Они взяли меня с собой в Казань. Осенью я начала учиться и одновременно поступила в балетную школу… Не спишь, Хаджар?

Ляля рукой коснулась лица Хаджар. Оно было мокрое.

– Ты плачешь? – вскрикнула Ляля удивлённо и растерянно.

– Как много хороших людей у нас! – вырвалось из глубины сердца Хаджар. – Моя Валентина Андреевна тоже такая… Я часто думаю, что было бы со мной, живи я не в Советской стране, а где-нибудь там, на Западе…

– Это правда, – согласилась Ляля. – Настоящие люди украшают жизнь.

У Ляли всё было просто и ясно. Вот она рассказала историю своей небольшой жизни и уснула счастливым, тихим сном. А Хаджар долго не могла успокоиться.

Хаджар не знала своей матери, умершей тотчас после родов. По рассказам бабушки, это была высокая чернобровая женщина, с милым круглым лицом, с открытой душой. Совсем молодой она попала на мыловаренный завод Крестовниковых. После какой-то трагедии – бабушка ни за что не соглашалась рассказать об этом поподробней – мать Хаджар вынуждена была выйти замуж за некоего Хабибрахмана, приказчика в лавке при том же мыловаренном заводе. Многие годы у них не было детей. Рождение Хаджар стоило ей жизни. Умирая, она умоляла мужа: «Ради бога, не бросай дочку, не женись, не калечь ей жизнь». Но отец Хаджар очень быстро забыл просьбу покойницы. «Я слишком занятой человек, чтобы смотреть за ребёнком». И он отослал Хаджар к бабушке, в деревню, а сам женился на дочери бывшего торговца. Но детей у них не было, и в конце концов они решили забрать Хаджар у бабушки. Хаджар было тогда десять лет.

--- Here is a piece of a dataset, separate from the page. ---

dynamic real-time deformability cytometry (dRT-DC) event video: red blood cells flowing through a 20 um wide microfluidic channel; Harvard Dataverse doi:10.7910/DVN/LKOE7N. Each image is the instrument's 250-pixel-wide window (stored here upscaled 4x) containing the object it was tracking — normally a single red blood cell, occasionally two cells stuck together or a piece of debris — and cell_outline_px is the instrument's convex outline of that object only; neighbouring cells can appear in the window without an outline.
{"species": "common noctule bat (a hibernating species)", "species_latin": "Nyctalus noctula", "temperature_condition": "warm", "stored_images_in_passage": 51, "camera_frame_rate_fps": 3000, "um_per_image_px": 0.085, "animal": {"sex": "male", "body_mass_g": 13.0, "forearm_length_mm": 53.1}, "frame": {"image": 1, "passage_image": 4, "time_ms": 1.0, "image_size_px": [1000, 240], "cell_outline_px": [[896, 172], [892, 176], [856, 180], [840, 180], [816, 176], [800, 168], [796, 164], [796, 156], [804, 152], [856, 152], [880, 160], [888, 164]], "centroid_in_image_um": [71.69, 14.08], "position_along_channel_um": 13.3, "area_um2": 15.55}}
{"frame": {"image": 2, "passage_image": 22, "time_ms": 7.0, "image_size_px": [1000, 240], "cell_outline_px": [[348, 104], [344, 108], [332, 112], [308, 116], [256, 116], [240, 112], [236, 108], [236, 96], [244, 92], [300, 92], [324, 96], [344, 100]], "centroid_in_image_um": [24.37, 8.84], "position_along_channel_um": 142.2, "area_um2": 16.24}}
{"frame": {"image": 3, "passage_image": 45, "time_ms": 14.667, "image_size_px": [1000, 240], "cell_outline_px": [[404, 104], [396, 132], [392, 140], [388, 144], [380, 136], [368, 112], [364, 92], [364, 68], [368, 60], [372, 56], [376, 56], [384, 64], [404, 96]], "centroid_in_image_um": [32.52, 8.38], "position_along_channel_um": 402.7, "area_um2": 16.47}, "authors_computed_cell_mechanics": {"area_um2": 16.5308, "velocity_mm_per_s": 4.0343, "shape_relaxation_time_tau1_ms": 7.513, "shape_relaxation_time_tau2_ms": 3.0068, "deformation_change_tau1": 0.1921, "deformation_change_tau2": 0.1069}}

Девочку держали на кухне, там она готовила уроки, там же и засыпала, уронив голову на кухонный стол. Она жила среди противоречий, непостижимых для детской души. Часы в школе, полные детских радостей, сменялись тягостными сценами с мачехой. Хаджар в слёзных письмах к бабушке умоляла взять её обратно в деревню. Она скучала по зелёному раздолью лугов, по утренним, стлавшимся над рекой туманам, по деревенской школе, еле видной из-за кудрявых берёзок на горе. Отсюда, издалека, всё это казалось ей ещё милее.

Летом, когда дети выезжали в лагеря, Хаджар мучительно тянуло на вольный воздух из этого дома, где беспрестанно появлялись какие-то подозрительные люди. Одни, пошушукавшись на кухне, уходили тут же, другие уносили что-то под полою.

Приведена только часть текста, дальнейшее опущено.